We see that the word 'President' occurs the most in sentences having the word 'Obama'.

In [172]:
co_matrix = np.zeros((10,10))

#for each sentence, for each word pair
for i in range(len(Obama_sent)):
    for j in range(10):
        for k in range(10):
            #checking if the word pair occurs in sentence
            if ((top_10[k]in Obama_sent[i]) and (top_10[j]in Obama_sent[i]) and (names[k]!= names[j])):
                co_matrix[j][k] +=1

In [165]:
co_matrix

array([[0., 1., 0., 0., 1., 0., 0., 0., 0., 2.],
       [1., 0., 0., 1., 1., 0., 4., 4., 1., 3.],
       [0., 0., 0., 0., 0., 0., 1., 1., 0., 0.],
       [0., 1., 0., 0., 2., 0., 0., 0., 1., 2.],
       [1., 1., 0., 2., 0., 0., 3., 3., 2., 2.],
       [0., 0., 0., 0., 0., 0., 2., 0., 0., 0.],
       [0., 4., 1., 0., 3., 2., 0., 1., 4., 0.],
       [0., 4., 1., 0., 3., 0., 1., 0., 1., 2.],
       [0., 1., 0., 1., 2., 0., 4., 1., 0., 0.],
       [2., 3., 0., 2., 2., 0., 0., 2., 0., 0.]])

In [166]:
#Displaying the co occurrence matrix in table form using pandas
names = [_ for _ in top_10]
df = pd.DataFrame(co_matrix, index=names, columns=names)
print("The co occurent count of words in a tabular format-\n")
df

The co occurent count of words in a tabular format-



Unnamed: 0,pm,time,government,today,policy,way,president,world,year,security
pm,0.0,1.0,0.0,0.0,1.0,0.0,0.0,0.0,0.0,2.0
time,1.0,0.0,0.0,1.0,1.0,0.0,4.0,4.0,1.0,3.0
government,0.0,0.0,0.0,0.0,0.0,0.0,1.0,1.0,0.0,0.0
today,0.0,1.0,0.0,0.0,2.0,0.0,0.0,0.0,1.0,2.0
policy,1.0,1.0,0.0,2.0,0.0,0.0,3.0,3.0,2.0,2.0
way,0.0,0.0,0.0,0.0,0.0,0.0,2.0,0.0,0.0,0.0
president,0.0,4.0,1.0,0.0,3.0,2.0,0.0,1.0,4.0,0.0
world,0.0,4.0,1.0,0.0,3.0,0.0,1.0,0.0,1.0,2.0
year,0.0,1.0,0.0,1.0,2.0,0.0,4.0,1.0,0.0,0.0
security,2.0,3.0,0.0,2.0,2.0,0.0,0.0,2.0,0.0,0.0


In [171]:
# Words which occur together the most 
max_row = 0
max_col = 0
max_val = 0
for i in range(10):
    for j in range(10):
        #finding value in matrix which is the maximum value
        if((co_matrix[i][j] > max_val) and (i is not j)):
                
                max_val = co_matrix[i][j]
                max_row = i
                max_col = j

for i in range(10):
    for j in range(10):
        if(co_matrix[i][j] == max_val):
            
            print("The words which occured the most together are '{}' and '{}' which occured {} times"
      .format(names[i],names[j], int(max_val)))

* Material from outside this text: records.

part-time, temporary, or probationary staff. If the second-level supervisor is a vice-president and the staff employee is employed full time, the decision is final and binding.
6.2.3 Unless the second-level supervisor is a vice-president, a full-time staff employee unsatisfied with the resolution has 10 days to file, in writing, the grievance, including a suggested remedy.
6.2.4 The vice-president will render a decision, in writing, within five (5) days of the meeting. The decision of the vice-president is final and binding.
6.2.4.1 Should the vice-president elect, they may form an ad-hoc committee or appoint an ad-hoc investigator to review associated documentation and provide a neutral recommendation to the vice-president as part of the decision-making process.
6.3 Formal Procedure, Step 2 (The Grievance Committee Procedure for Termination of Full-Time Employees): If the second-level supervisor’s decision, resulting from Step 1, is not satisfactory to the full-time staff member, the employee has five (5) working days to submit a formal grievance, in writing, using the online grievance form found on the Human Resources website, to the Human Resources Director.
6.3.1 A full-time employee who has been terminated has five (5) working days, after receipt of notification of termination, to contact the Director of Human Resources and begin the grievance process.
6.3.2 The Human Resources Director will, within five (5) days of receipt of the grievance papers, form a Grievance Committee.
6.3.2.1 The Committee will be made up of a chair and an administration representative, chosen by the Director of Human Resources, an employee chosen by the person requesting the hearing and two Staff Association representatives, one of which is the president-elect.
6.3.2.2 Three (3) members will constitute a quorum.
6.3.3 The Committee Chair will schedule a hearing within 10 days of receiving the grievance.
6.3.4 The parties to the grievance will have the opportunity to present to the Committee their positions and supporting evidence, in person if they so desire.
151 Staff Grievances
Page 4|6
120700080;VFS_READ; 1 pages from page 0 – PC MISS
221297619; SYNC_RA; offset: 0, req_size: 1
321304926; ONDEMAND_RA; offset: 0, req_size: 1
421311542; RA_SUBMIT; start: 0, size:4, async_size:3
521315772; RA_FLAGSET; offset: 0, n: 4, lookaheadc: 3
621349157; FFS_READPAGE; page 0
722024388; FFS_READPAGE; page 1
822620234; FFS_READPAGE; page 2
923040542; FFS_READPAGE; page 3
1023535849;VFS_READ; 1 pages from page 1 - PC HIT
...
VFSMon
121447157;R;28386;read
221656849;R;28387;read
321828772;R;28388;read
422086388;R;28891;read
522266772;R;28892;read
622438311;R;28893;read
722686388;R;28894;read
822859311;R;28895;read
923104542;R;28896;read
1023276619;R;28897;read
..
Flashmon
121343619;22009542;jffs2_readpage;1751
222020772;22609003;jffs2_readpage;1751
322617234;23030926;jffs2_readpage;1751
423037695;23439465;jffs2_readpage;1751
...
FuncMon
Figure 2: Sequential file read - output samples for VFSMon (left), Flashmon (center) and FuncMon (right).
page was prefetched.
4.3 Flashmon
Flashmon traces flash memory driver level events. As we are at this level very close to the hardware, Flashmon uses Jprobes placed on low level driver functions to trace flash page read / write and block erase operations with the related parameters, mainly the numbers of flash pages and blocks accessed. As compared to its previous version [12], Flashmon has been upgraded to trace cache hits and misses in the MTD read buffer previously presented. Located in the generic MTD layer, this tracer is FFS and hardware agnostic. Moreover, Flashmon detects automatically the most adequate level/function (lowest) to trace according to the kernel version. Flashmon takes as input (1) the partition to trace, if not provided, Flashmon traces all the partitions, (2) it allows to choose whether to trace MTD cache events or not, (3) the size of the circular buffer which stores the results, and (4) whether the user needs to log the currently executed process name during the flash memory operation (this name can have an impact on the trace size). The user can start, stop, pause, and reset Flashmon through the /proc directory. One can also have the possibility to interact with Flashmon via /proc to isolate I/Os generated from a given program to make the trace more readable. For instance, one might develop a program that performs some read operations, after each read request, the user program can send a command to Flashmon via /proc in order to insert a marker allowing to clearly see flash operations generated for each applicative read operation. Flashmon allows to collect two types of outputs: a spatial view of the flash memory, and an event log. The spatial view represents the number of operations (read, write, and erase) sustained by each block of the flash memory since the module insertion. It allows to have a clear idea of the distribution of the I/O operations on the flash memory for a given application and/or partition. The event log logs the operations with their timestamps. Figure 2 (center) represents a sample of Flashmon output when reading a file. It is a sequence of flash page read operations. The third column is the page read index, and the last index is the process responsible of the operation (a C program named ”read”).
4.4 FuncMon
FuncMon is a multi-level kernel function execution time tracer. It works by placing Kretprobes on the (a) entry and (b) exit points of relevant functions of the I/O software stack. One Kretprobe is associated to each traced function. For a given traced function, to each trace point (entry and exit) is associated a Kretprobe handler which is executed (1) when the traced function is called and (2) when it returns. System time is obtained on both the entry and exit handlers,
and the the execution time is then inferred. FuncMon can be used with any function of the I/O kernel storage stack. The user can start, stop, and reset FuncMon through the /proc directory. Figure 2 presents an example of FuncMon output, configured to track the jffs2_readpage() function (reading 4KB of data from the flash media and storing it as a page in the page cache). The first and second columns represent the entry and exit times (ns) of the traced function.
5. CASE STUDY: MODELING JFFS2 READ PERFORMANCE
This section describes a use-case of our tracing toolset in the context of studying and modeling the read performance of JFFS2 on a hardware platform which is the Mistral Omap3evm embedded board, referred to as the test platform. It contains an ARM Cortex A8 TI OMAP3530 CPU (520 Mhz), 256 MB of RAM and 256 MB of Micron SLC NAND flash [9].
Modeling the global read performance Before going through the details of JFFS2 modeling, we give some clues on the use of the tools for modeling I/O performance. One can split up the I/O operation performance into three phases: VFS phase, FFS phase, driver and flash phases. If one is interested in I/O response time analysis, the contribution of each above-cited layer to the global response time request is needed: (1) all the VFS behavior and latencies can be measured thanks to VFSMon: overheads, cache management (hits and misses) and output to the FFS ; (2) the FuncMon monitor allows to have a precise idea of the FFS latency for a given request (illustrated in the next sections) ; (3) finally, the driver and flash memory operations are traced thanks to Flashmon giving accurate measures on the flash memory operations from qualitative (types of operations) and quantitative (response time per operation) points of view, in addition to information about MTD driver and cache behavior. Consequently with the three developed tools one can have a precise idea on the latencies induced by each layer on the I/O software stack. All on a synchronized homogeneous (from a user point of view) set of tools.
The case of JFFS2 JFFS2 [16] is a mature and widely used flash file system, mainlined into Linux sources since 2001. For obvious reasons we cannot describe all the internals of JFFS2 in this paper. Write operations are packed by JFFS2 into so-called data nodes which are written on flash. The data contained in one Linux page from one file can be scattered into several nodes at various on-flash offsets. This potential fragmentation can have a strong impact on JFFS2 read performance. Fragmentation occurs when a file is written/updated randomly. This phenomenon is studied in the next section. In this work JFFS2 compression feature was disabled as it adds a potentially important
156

The words which occured the most together are 'time' and 'president' which occured 4 times
The words which occured the most together are 'time' and 'world' which occured 4 times
The words which occured the most together are 'president' and 'time' which occured 4 times
The words which occured the most together are 'president' and 'year' which occured 4 times
The words which occured the most together are 'world' and 'time' which occured 4 times
The words which occured the most together are 'year' and 'president' which occured 4 times


We observe that time-president, time-world and year-president occurs the most together ( 4 times ). But they do not have high similarity meaning values.

Hence words with similar meaning dont have similar co occurence values.